- **TO-DO ITEM**: Only text is carried over. Reproduce the entries below exactly.

- **EXTRACTED RECORDS**:

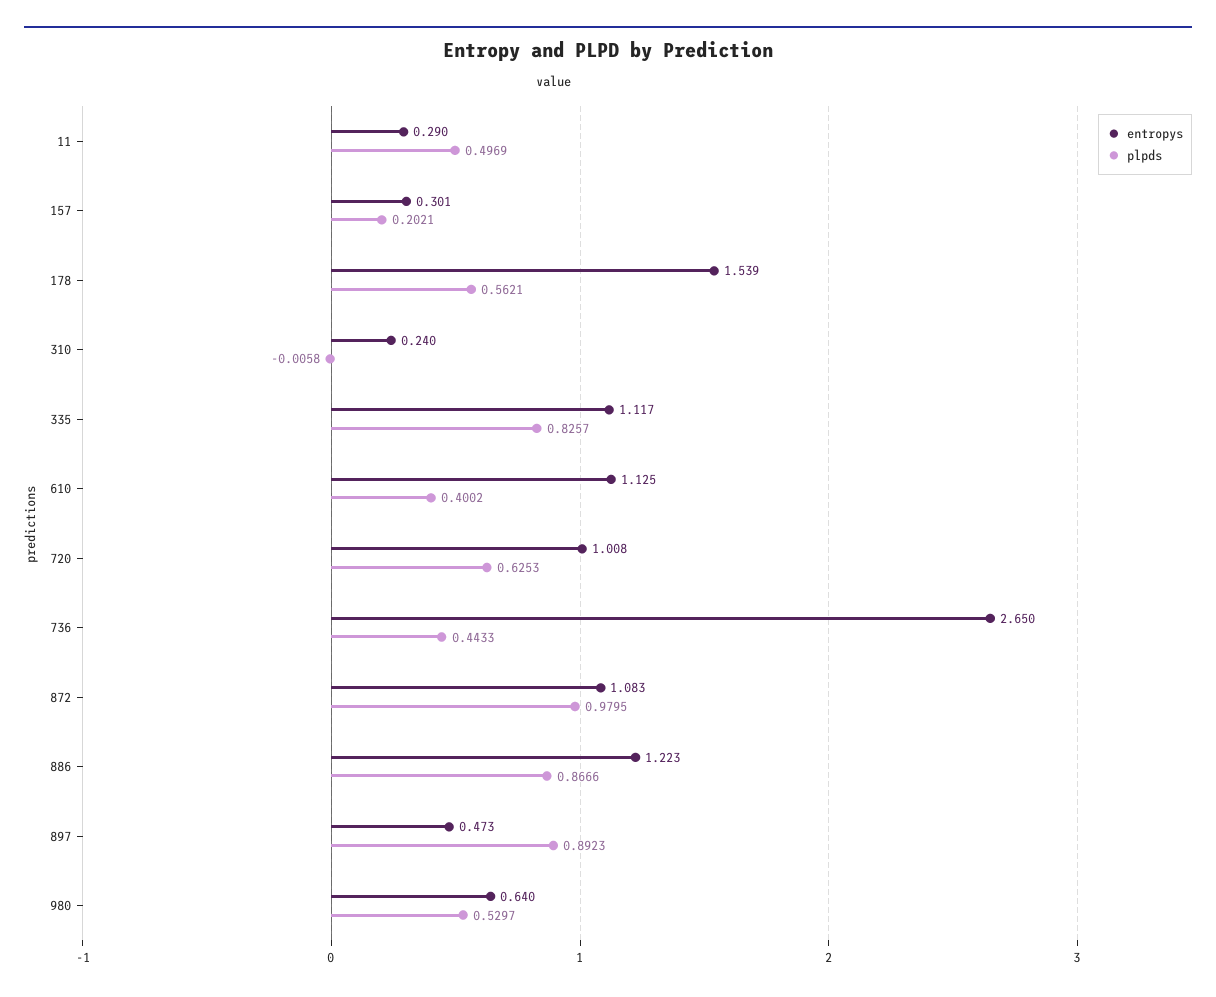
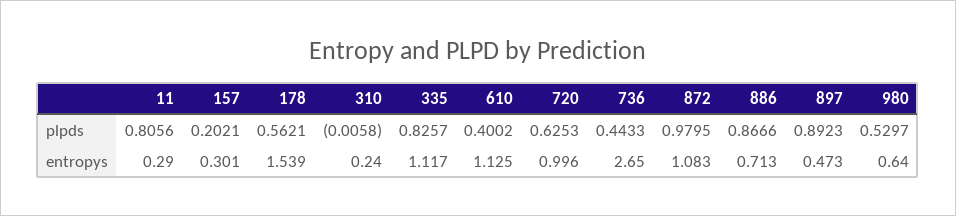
  {
    "entropys": {
      "11": 0.29,
      "157": 0.301,
      "178": 1.539,
      "310": 0.24,
      "335": 1.117,
      "610": 1.125,
-     "720": 1.008,
+     "720": 0.996,
      "736": 2.65,
      "872": 1.083,
-     "886": 1.223,
+     "886": 0.713,
      "897": 0.473,
      "980": 0.64
    },
    "plpds": {
-     "11": 0.4969,
+     "11": 0.8056,
      "157": 0.2021,
      "178": 0.5621,
      "310": -0.0058,
      "335": 0.8257,
      "610": 0.4002,
      "720": 0.6253,
      "736": 0.4433,
      "872": 0.9795,
      "886": 0.8666,
      "897": 0.8923,
      "980": 0.5297
    }
  }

- **TASK SOLUTION**:
  {
    "entropys": {
      "11": 0.29,
      "157": 0.301,
      "178": 1.539,
      "310": 0.24,
      "335": 1.117,
      "610": 1.125,
-     "720": 1.008,
+     "720": 0.996,
      "736": 2.65,
      "872": 1.083,
-     "886": 1.223,
+     "886": 0.713,
      "897": 0.473,
      "980": 0.64
    },
    "plpds": {
-     "11": 0.4969,
+     "11": 0.8056,
      "157": 0.2021,
      "178": 0.5621,
      "310": -0.0058,
      "335": 0.8257,
      "610": 0.4002,
      "720": 0.6253,
      "736": 0.4433,
      "872": 0.9795,
      "886": 0.8666,
      "897": 0.8923,
      "980": 0.5297
    }
  }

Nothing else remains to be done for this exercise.